** Brief **
Please give the whole listing again word for word, and drop any pictures it holds.

** Data shown **
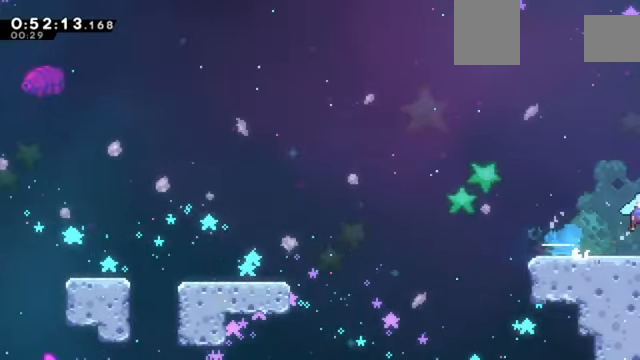
Gameplay with keyboard; each line is a JSON object with the keys held at the frame after it. "events" lists presses ("down") and releases ("up") of "a", "c", "d", "down", "e", "left", "q", "right", "s", "up", "w", "x" and "z" between this image and that frame as [ms after this image, input, new state], when the widget could be followed in between. No other keys are recorded. Mouse input is not recorded.
{"keys": ["c", "right", "z"], "events": []}
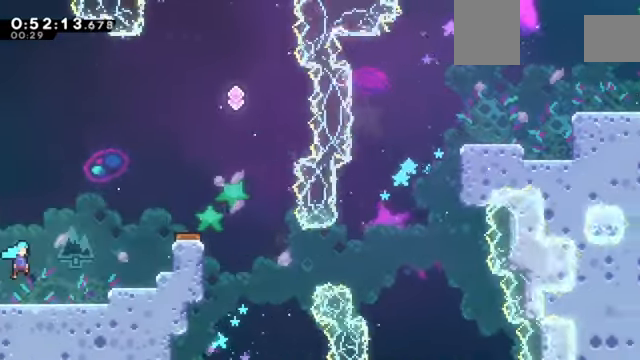
{"keys": ["right", "z"], "events": [[501, "c", "up"]]}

** Solution for this task **
Gameplay with keyboard; each line is a JSON object with the keys held at the frame after it. "events" lists presses ("down") and releases ("up") of "a", "c", "d", "down", "e", "left", "q", "right", "s", "up", "w", "x" and "z" between this image and that frame as [ms after this image, input, new state], when the widget could be followed in between. No other keys are recorded. Mouse input is not recorded.
{"keys": ["c", "right", "z"], "events": []}
{"keys": ["right", "z"], "events": [[501, "c", "up"]]}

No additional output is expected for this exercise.